PROBLEMS AND TASKS
[1] List every parenthetical remark in the post on copyright, quoting each one in full.
[2] Write out the post on copyright starting with "You need to" and going on through "base your defense.", swapping "lawyer" for "attorney".
[3] Do these statements agree with the post on copyright? Answer yes or no for each and quote the words that decide it. (a) Australia is a signatory of the Berne Convention. (b) The Berne Convention requires a term of life plus 50 years. (c) The US extended the term before the Berne Convention did.

EXTRACT TO READ
(begin)

I was thinking about doing some civil disobedience where I copy some late 1920’s/early 1930’s Disney cartoons and sell them. The aim would be to be prosecuted and then get on the news and say how they keep on extending copyrights on existing works, so that in effect, copyright is becoming never-ending.
I know it sounds bad to break the law but guys like Gandhi, Martin Luther King, and their followers did… and I would be the one who is responsible for my actions. (IF I even followed through with this)
So it seems that in Australia, early Disney cartoons are no longer under copyright.
Maybe it isn’t illegal to sell copies of the cartoons in Australia, but what if I sold them to American people? (e.g. sending it through the mail or something) Could I be prosecuted? Would it be in an Australian civil court or something? Or criminal court? It might be hard to provoke Disney to prosecute me but with perseverance I could probably do it. (Assuming I did this at all…)
You need to talk to a lawyer, but most likely, this will cost you a fortune and get nothing in return. It doesn’t look like you have the slightest reason to base your defense.
AFAIK, Australia is a signatory of the Berne Convention, which essentially means that, if it’s copyrighted in any Berne Convention country, the copyright is enforceable in all. The relevant paragraph in the Berne Convention is this:
So the national law can be longer, and other countries are required to honor it.
In any case, Berne Convention requires a term of life plus 75 years (it is a mistake to blame the extention on Disney – the Berne Convention extended the term before the US did, and we were obligated to follow suit), so any Disney film would still be covered.

(end)

INFORMATION SHOWN

(begin)

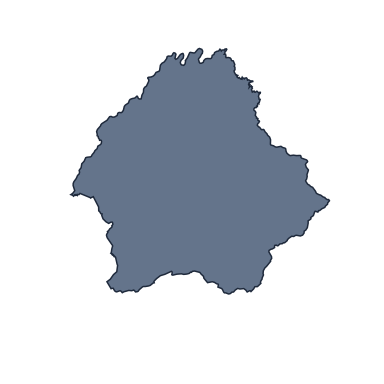 outline of Cali, Valle del Cauca, Colombia, rotated 225°
{"feature_id": "7082276B61798378462298", "entity_name": "Cali", "entity_type": "district", "adm_level": 2, "iso_a3": "COL", "parent_name": "Colombia", "parent_adm1": "Valle del Cauca", "projection": "albers", "projection_center": [-76.552, 3.411], "detail": "fine", "context": "isolated", "style": "filled", "palette": "slate", "viewbox_px": 384, "rotation_deg": 225, "n_neighbors": 0, "source": "geoboundaries", "source_scale": "gbopen_adm2", "svg_char_len": 6044}
<svg xmlns="http://www.w3.org/2000/svg" viewBox="0 0 384 384"><g transform="rotate(225 192 192)"><path d="M304.2,268.3L303.6,264.4L304.3,261.7L304.0,259.3L301.0,255.2L300.7,254.1L302.0,251.1L301.3,248.3L301.4,246.5L302.2,244.5L303.9,242.3L304.1,241.7L303.6,241.1L302.5,241.0L301.5,240.4L300.8,239.4L299.1,234.7L299.5,232.5L299.0,230.6L296.8,228.1L295.9,225.1L293.8,221.9L294.8,220.7L296.0,220.2L298.1,221.0L298.7,220.9L298.9,217.9L300.3,215.9L301.2,213.8L301.1,212.5L299.9,210.0L300.6,206.4L300.4,204.7L298.3,201.2L297.9,199.0L298.2,198.0L299.7,196.8L300.1,196.0L300.1,195.1L299.0,193.2L299.8,190.3L300.9,188.9L302.7,188.2L303.5,187.0L302.8,182.6L304.1,176.6L304.0,175.2L303.4,174.0L303.1,169.4L302.2,167.3L299.8,165.8L298.9,164.7L297.6,165.0L296.6,164.1L294.9,163.8L293.9,163.2L293.5,163.9L292.6,164.3L291.7,163.8L290.4,162.1L290.3,160.7L291.0,157.8L289.7,155.6L289.9,152.7L289.2,150.6L289.0,147.8L288.4,146.1L288.6,145.1L290.9,142.2L291.4,141.1L290.0,137.4L289.9,134.0L287.6,130.8L287.1,127.5L285.5,126.5L284.6,125.0L284.6,122.8L283.4,119.7L282.8,115.8L282.1,114.1L280.6,112.5L275.8,110.0L275.4,106.6L275.8,104.5L274.3,105.2L272.8,105.3L273.1,107.0L272.7,107.2L272.6,106.5L271.6,107.7L272.4,107.9L272.2,108.3L270.6,108.5L271.1,109.5L270.1,110.2L270.2,111.8L259.9,116.1L259.5,116.0L258.5,118.9L247.5,115.4L244.6,112.7L243.4,112.8L241.0,112.2L240.1,112.9L239.2,111.6L235.9,110.1L231.8,110.1L228.7,110.9L228.0,113.4L227.1,114.3L226.6,114.2L225.1,113.2L224.8,111.4L224.4,111.4L223.8,110.3L224.1,107.7L223.6,105.6L223.9,104.3L222.9,103.9L222.4,101.7L221.7,100.8L219.6,99.7L210.4,98.0L209.9,97.6L208.4,95.0L206.1,91.9L206.1,91.3L204.6,91.5L204.6,91.3L204.0,91.2L203.6,91.2L203.4,91.6L202.8,91.5L203.3,91.9L199.9,91.8L193.9,88.0L192.8,87.6L188.8,82.4L189.1,78.1L188.1,72.5L188.7,68.4L180.8,66.4L180.6,67.1L179.6,68.2L176.8,67.4L175.2,67.7L174.6,68.2L173.1,71.3L171.9,71.7L170.1,71.5L169.6,73.3L167.1,77.7L164.8,79.6L163.9,81.4L163.1,81.6L161.3,81.4L160.3,82.7L159.9,83.6L160.2,85.7L159.9,90.0L159.4,91.0L158.3,92.0L156.3,94.8L155.5,96.4L155.1,100.2L154.5,101.1L155.6,101.7L155.8,102.7L155.8,105.9L155.2,110.5L153.0,114.6L150.5,121.3L149.9,121.5L148.9,120.9L147.8,119.2L146.8,119.6L144.6,123.2L141.6,126.7L139.6,127.9L137.6,130.4L136.4,132.4L136.3,134.3L135.6,134.8L135.6,136.2L134.3,137.9L129.6,140.7L127.8,140.4L124.3,140.5L122.5,139.4L116.9,138.9L114.2,142.9L112.2,144.0L109.8,144.5L108.4,145.3L107.8,145.1L106.4,143.1L102.8,144.7L101.5,144.6L98.8,143.6L97.8,143.6L96.7,144.6L94.1,145.7L93.5,146.5L93.0,147.5L93.0,149.3L91.9,150.7L92.1,153.4L91.5,156.1L89.5,157.3L87.1,160.3L84.6,160.7L82.3,160.3L81.4,163.0L80.8,163.4L79.9,163.3L79.9,167.1L80.6,169.5L78.8,171.4L78.7,176.1L79.7,176.5L80.5,178.0L80.8,179.8L81.7,181.0L82.8,183.9L84.0,184.5L85.9,186.8L86.8,189.9L86.7,192.1L87.4,198.6L88.2,199.1L88.7,201.4L90.2,202.6L95.3,204.0L96.2,205.2L95.7,207.3L94.9,208.6L94.3,211.1L95.5,212.2L95.7,212.9L94.6,214.2L93.7,214.2L93.2,214.7L93.1,217.5L91.6,219.3L91.4,220.8L90.6,221.6L90.3,224.9L90.8,225.8L90.8,228.0L90.2,231.2L88.6,232.5L88.2,234.3L87.5,235.3L84.3,237.5L83.3,239.7L83.7,242.1L85.0,243.7L84.6,245.4L85.2,248.3L87.9,252.2L89.5,253.7L88.9,256.5L89.0,257.2L90.0,258.0L89.5,261.2L91.2,264.6L91.3,265.5L88.8,266.8L89.3,268.4L88.6,269.1L88.3,272.0L87.2,275.0L87.7,276.5L87.5,279.2L88.4,280.3L88.6,283.0L90.0,283.3L91.1,282.2L93.4,281.8L94.1,282.1L95.8,281.2L98.8,280.8L100.1,280.0L102.8,279.1L103.8,279.2L105.0,279.8L110.0,280.6L112.1,279.8L113.7,279.9L115.7,279.3L119.0,280.0L119.7,280.4L120.1,282.2L121.5,284.4L123.0,285.6L124.9,289.4L125.3,289.9L128.7,290.3L131.2,291.6L131.7,293.2L131.6,294.8L131.9,295.4L132.9,295.7L133.9,295.6L138.6,293.4L139.4,293.5L140.0,294.2L140.9,294.5L141.4,294.3L143.9,291.6L146.3,289.8L148.3,287.2L148.9,286.9L152.1,286.5L154.3,287.3L156.3,288.8L157.2,288.8L159.3,287.6L161.4,287.2L163.8,283.6L165.0,282.8L167.1,282.3L169.4,281.0L170.3,281.2L173.4,284.5L175.9,285.7L178.7,285.6L180.2,286.2L182.8,286.2L185.2,286.9L185.8,286.7L186.7,285.4L187.3,285.2L190.1,285.6L191.0,285.1L193.1,285.4L193.9,287.0L193.7,288.1L194.3,289.7L194.7,289.8L196.0,289.3L196.8,289.7L197.2,290.5L198.2,290.3L198.6,289.9L199.1,290.5L201.4,290.9L203.1,293.4L204.5,293.8L205.9,293.6L206.9,294.3L207.3,295.8L206.3,297.1L207.0,298.3L206.2,298.7L208.0,300.9L207.3,301.5L207.9,301.6L208.0,302.2L207.7,302.7L209.3,305.7L210.3,305.1L211.4,306.0L212.6,306.6L213.7,308.5L213.5,309.9L214.1,310.8L214.5,310.7L214.4,309.3L217.4,309.2L217.8,307.2L218.1,307.0L219.2,307.2L219.0,306.8L219.4,306.6L219.1,306.4L219.7,306.5L220.0,305.3L222.4,306.5L222.7,308.1L223.5,308.2L223.8,308.9L224.2,308.6L225.0,309.0L225.5,307.5L225.5,306.5L227.0,309.1L227.8,309.0L227.6,307.9L228.0,308.0L228.9,309.8L227.1,313.1L227.6,313.4L229.2,311.9L231.2,311.4L231.8,310.3L233.4,311.2L234.4,311.1L235.1,309.7L236.0,309.0L235.6,308.8L236.6,308.5L237.7,308.7L237.3,307.7L237.5,307.1L236.7,306.9L237.8,306.2L239.6,306.3L239.7,305.4L241.2,305.1L241.7,305.4L242.0,306.8L242.5,306.5L242.3,305.8L243.2,305.7L243.4,306.3L244.6,306.0L247.2,306.8L248.0,307.6L248.0,308.8L249.9,310.6L251.0,310.7L251.9,312.4L255.5,313.9L257.0,312.9L258.6,313.7L259.7,313.8L261.3,312.9L262.9,311.1L263.8,311.4L264.1,312.1L265.6,313.1L266.6,312.2L266.8,313.2L267.9,314.6L267.7,315.6L268.2,317.4L268.8,317.6L269.8,316.4L269.5,315.1L270.5,314.5L271.1,313.4L271.0,312.4L272.7,312.9L273.3,312.7L272.8,310.6L274.0,308.9L274.6,306.6L273.7,304.7L274.3,302.9L273.2,301.3L272.9,300.1L273.3,299.3L275.7,297.1L276.6,295.6L276.6,293.4L275.7,291.6L276.4,289.7L277.2,288.8L278.4,288.8L281.3,290.4L281.6,291.0L281.7,293.2L282.7,296.2L282.7,297.3L284.1,299.2L285.9,299.8L288.3,298.7L288.8,297.2L288.4,292.6L288.9,291.7L292.0,289.5L292.1,288.7L290.1,283.5L289.6,280.2L289.2,280.1L287.5,277.8L287.4,275.7L289.4,274.4L290.6,274.6L291.9,275.3L292.8,277.2L292.9,280.5L294.5,282.7L295.9,283.5L296.5,283.5L297.2,282.1L297.4,280.6L296.7,276.3L297.2,274.4L298.5,274.4L300.8,278.1L302.0,278.3L303.3,277.7L303.4,276.6L302.7,274.7L302.8,273.3L304.9,271.3L305.3,270.2L304.2,268.3Z" fill="#64748b" stroke="#1e293b" stroke-width="1.5"/></g></svg>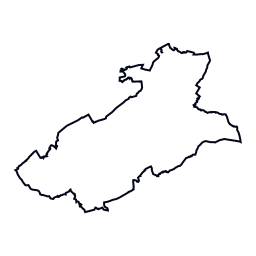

(end)

THE RESPONSES
[1]
- (IF I even followed through with this)
- (e.g. sending it through the mail or something)
- (Assuming I did this at all…)
- (it is a mistake to blame the extention on Disney – the Berne Convention extended the term before the US did, and we were obligated to follow suit)

[2]
You need to talk to a attorney, but most likely, this will cost you a fortune and get nothing in return. It doesn’t look like you have the slightest reason to base your defense.

[3]
(a) Yes: "Australia is a signatory of the Berne Convention"
(b) No: "Berne Convention requires a term of life plus 75 years"
(c) No: "the Berne Convention extended the term before the US did"